The D.C. Council appears poised to cast a final vote Tuesday delaying the premier election of the city’s attorney general for four years, but lawmakers are facing citizen opposition from a prominent lawyer and former council candidate.
Paul Zukerberg, a criminal defense lawyer known for his work on behalf of accused marijuana offenders, filed suit against the council and the city elections board Monday claiming any delay would violate the District charter — which was duly amended through a 2010 ballot question to provide for the election of the city’s top lawyer.
“It shows a tremendous disrespect for the voters,” Zukerberg said Monday evening. “A simple vote of the council can’t change a charter amendment. You have to follow it.”
The council voted in July by an 8-to-5 margin to postpone the election to 2018, arguing that an ongoing debate over the structure and responsibilities of the office, as well as a lack of declared candidates, made proceeding with the election unwise.
The vote irked Council Chairman Phil Mendelson (D), who supported the charter amendment and has argues any delay would overturn the voters’ will. But it did not appear Monday that Mendelson had gathered enough votes to reverse course. Jack Evans (D-Ward 2), a proponent of the delay, said he was confident there were still eight votes in favor of delay, while Mendelson said he had “not looked carefully at the numbers.”
There has been some outside lobbying trying to keep the measure on the 2014 ballot. The D.C. Appleseed Center for Law and Justice sent an alert to supporters on Friday citing a “growing sentiment among Councilmembers that the election should take place next year.” But one member targeted by the group, Mary M. Cheh (D-Ward 3), said she planned to endorse the delay Tuesday — while also pursuing an effort to have the attorney general election converted into a nonpartisan race, allowing a vote as soon as November 2014.
That course, however, has been opposed by the council in the past and would require Congress to take action to amend the charter in relatively short order, which is far from a sure thing.

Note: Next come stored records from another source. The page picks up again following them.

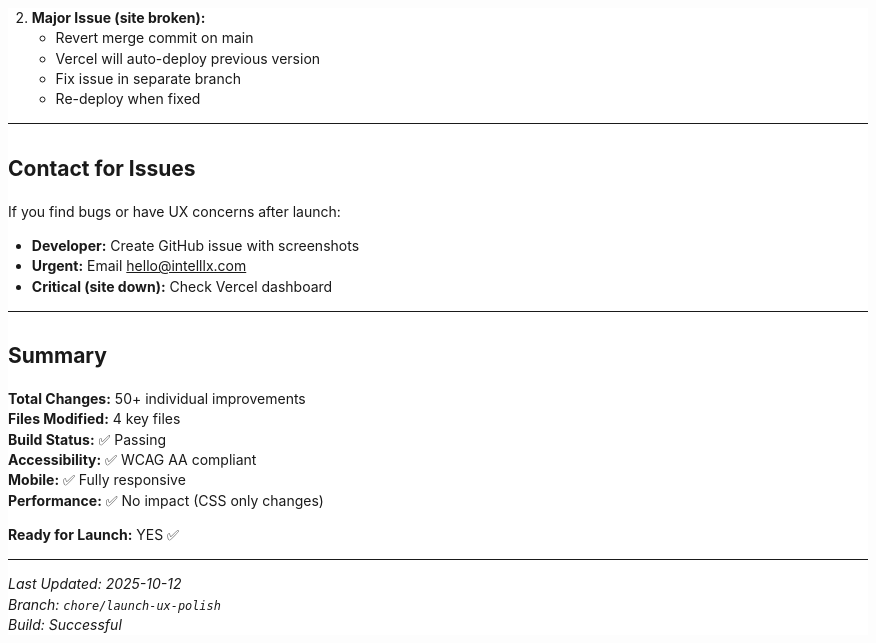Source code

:2. **Major Issue (site broken):**
   - Revert merge commit on main
   - Vercel will auto-deploy previous version
   - Fix issue in separate branch
   - Re-deploy when fixed

---

## Contact for Issues

If you find bugs or have UX concerns after launch:
- **Developer:** Create GitHub issue with screenshots
- **Urgent:** Email hello@intelllx.com
- **Critical (site down):** Check Vercel dashboard

---

## Summary

**Total Changes:** 50+ individual improvements  
**Files Modified:** 4 key files  
**Build Status:** ✅ Passing  
**Accessibility:** ✅ WCAG AA compliant  
**Mobile:** ✅ Fully responsive  
**Performance:** ✅ No impact (CSS only changes)  

**Ready for Launch:** YES ✅

---

*Last Updated: 2025-10-12*  
*Branch: `chore/launch-ux-polish`*  
*Build: Successful*

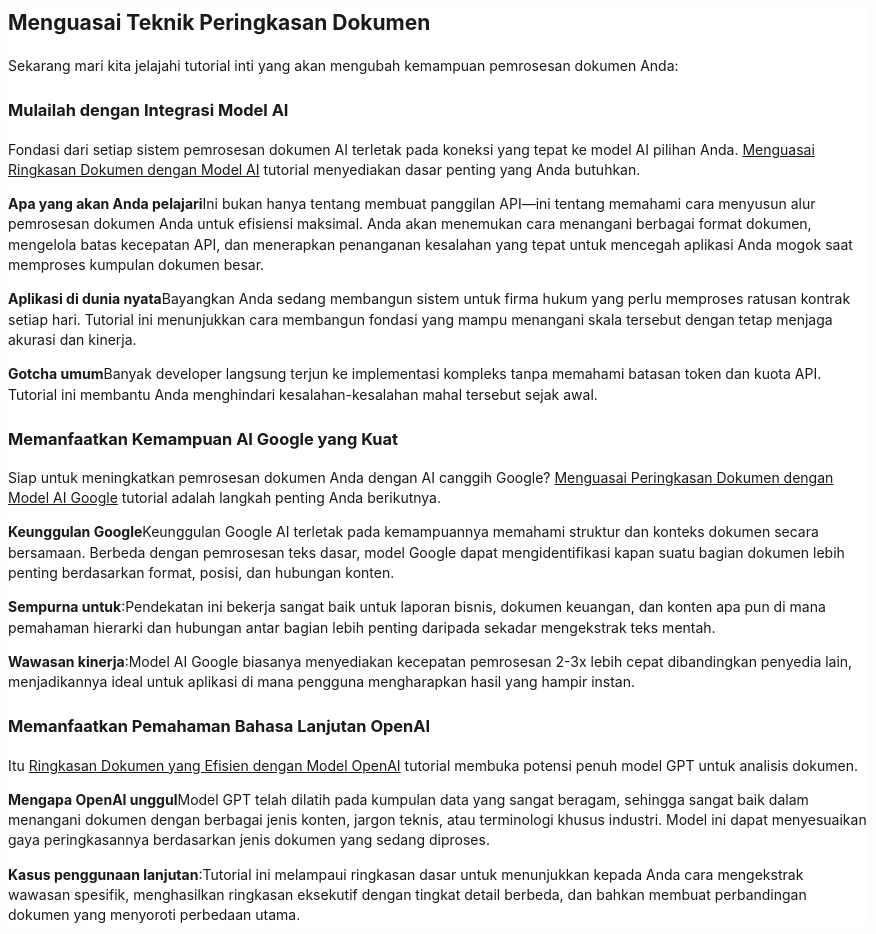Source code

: ## Menguasai Teknik Peringkasan Dokumen

Sekarang mari kita jelajahi tutorial inti yang akan mengubah kemampuan pemrosesan dokumen Anda:

### Mulailah dengan Integrasi Model AI

Fondasi dari setiap sistem pemrosesan dokumen AI terletak pada koneksi yang tepat ke model AI pilihan Anda. [Menguasai Ringkasan Dokumen dengan Model AI](./mastering-document-summarization-ai-model/) tutorial menyediakan dasar penting yang Anda butuhkan.

**Apa yang akan Anda pelajari**Ini bukan hanya tentang membuat panggilan API—ini tentang memahami cara menyusun alur pemrosesan dokumen Anda untuk efisiensi maksimal. Anda akan menemukan cara menangani berbagai format dokumen, mengelola batas kecepatan API, dan menerapkan penanganan kesalahan yang tepat untuk mencegah aplikasi Anda mogok saat memproses kumpulan dokumen besar.

**Aplikasi di dunia nyata**Bayangkan Anda sedang membangun sistem untuk firma hukum yang perlu memproses ratusan kontrak setiap hari. Tutorial ini menunjukkan cara membangun fondasi yang mampu menangani skala tersebut dengan tetap menjaga akurasi dan kinerja.

**Gotcha umum**Banyak developer langsung terjun ke implementasi kompleks tanpa memahami batasan token dan kuota API. Tutorial ini membantu Anda menghindari kesalahan-kesalahan mahal tersebut sejak awal.

### Memanfaatkan Kemampuan AI Google yang Kuat

Siap untuk meningkatkan pemrosesan dokumen Anda dengan AI canggih Google? [Menguasai Peringkasan Dokumen dengan Model AI Google](./mastering-document-summarization-google-ai-model/) tutorial adalah langkah penting Anda berikutnya.

**Keunggulan Google**Keunggulan Google AI terletak pada kemampuannya memahami struktur dan konteks dokumen secara bersamaan. Berbeda dengan pemrosesan teks dasar, model Google dapat mengidentifikasi kapan suatu bagian dokumen lebih penting berdasarkan format, posisi, dan hubungan konten.

**Sempurna untuk**:Pendekatan ini bekerja sangat baik untuk laporan bisnis, dokumen keuangan, dan konten apa pun di mana pemahaman hierarki dan hubungan antar bagian lebih penting daripada sekadar mengekstrak teks mentah.

**Wawasan kinerja**:Model AI Google biasanya menyediakan kecepatan pemrosesan 2-3x lebih cepat dibandingkan penyedia lain, menjadikannya ideal untuk aplikasi di mana pengguna mengharapkan hasil yang hampir instan.

### Memanfaatkan Pemahaman Bahasa Lanjutan OpenAI

Itu [Ringkasan Dokumen yang Efisien dengan Model OpenAI](./efficient-document-summarization-openai-model/) tutorial membuka potensi penuh model GPT untuk analisis dokumen.

**Mengapa OpenAI unggul**Model GPT telah dilatih pada kumpulan data yang sangat beragam, sehingga sangat baik dalam menangani dokumen dengan berbagai jenis konten, jargon teknis, atau terminologi khusus industri. Model ini dapat menyesuaikan gaya peringkasannya berdasarkan jenis dokumen yang sedang diproses.

**Kasus penggunaan lanjutan**:Tutorial ini melampaui ringkasan dasar untuk menunjukkan kepada Anda cara mengekstrak wawasan spesifik, menghasilkan ringkasan eksekutif dengan tingkat detail berbeda, dan bahkan membuat perbandingan dokumen yang menyoroti perbedaan utama.
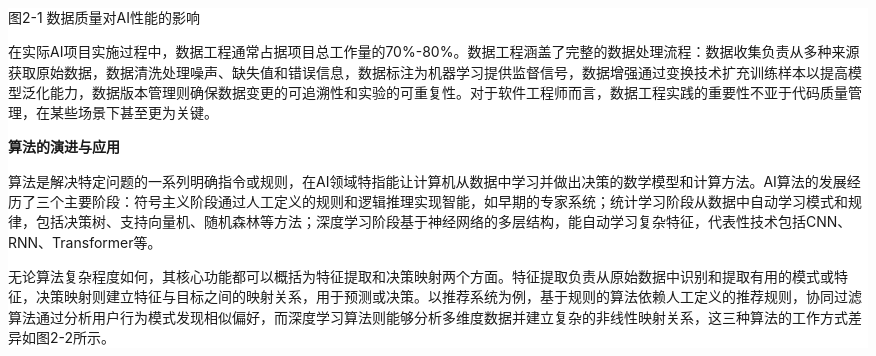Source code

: 图2-1 数据质量对AI性能的影响

在实际AI项目实施过程中，数据工程通常占据项目总工作量的70%-80%。数据工程涵盖了完整的数据处理流程：数据收集负责从多种来源获取原始数据，数据清洗处理噪声、缺失值和错误信息，数据标注为机器学习提供监督信号，数据增强通过变换技术扩充训练样本以提高模型泛化能力，数据版本管理则确保数据变更的可追溯性和实验的可重复性。对于软件工程师而言，数据工程实践的重要性不亚于代码质量管理，在某些场景下甚至更为关键。

**算法的演进与应用**

算法是解决特定问题的一系列明确指令或规则，在AI领域特指能让计算机从数据中学习并做出决策的数学模型和计算方法。AI算法的发展经历了三个主要阶段：符号主义阶段通过人工定义的规则和逻辑推理实现智能，如早期的专家系统；统计学习阶段从数据中自动学习模式和规律，包括决策树、支持向量机、随机森林等方法；深度学习阶段基于神经网络的多层结构，能自动学习复杂特征，代表性技术包括CNN、RNN、Transformer等。

无论算法复杂程度如何，其核心功能都可以概括为特征提取和决策映射两个方面。特征提取负责从原始数据中识别和提取有用的模式或特征，决策映射则建立特征与目标之间的映射关系，用于预测或决策。以推荐系统为例，基于规则的算法依赖人工定义的推荐规则，协同过滤算法通过分析用户行为模式发现相似偏好，而深度学习算法则能够分析多维度数据并建立复杂的非线性映射关系，这三种算法的工作方式差异如图2-2所示。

Zukerberg, who ran unsuccessfully for an at-large council seat earlier this year but says he has no plans to run for attorney general, said the council is being disingenuous in calling their move a mere delay.
“That’s the argument of every totalitarian government: ‘We’re delaying the elections; we’re not going to cancel them,'” he said, adding that a delay would undermine city leaders’ case for greater voting rights and autonomy from the federal government: “We lose all credibility with Congress and the president when we turn around and don’t respect the rights of our own voters.”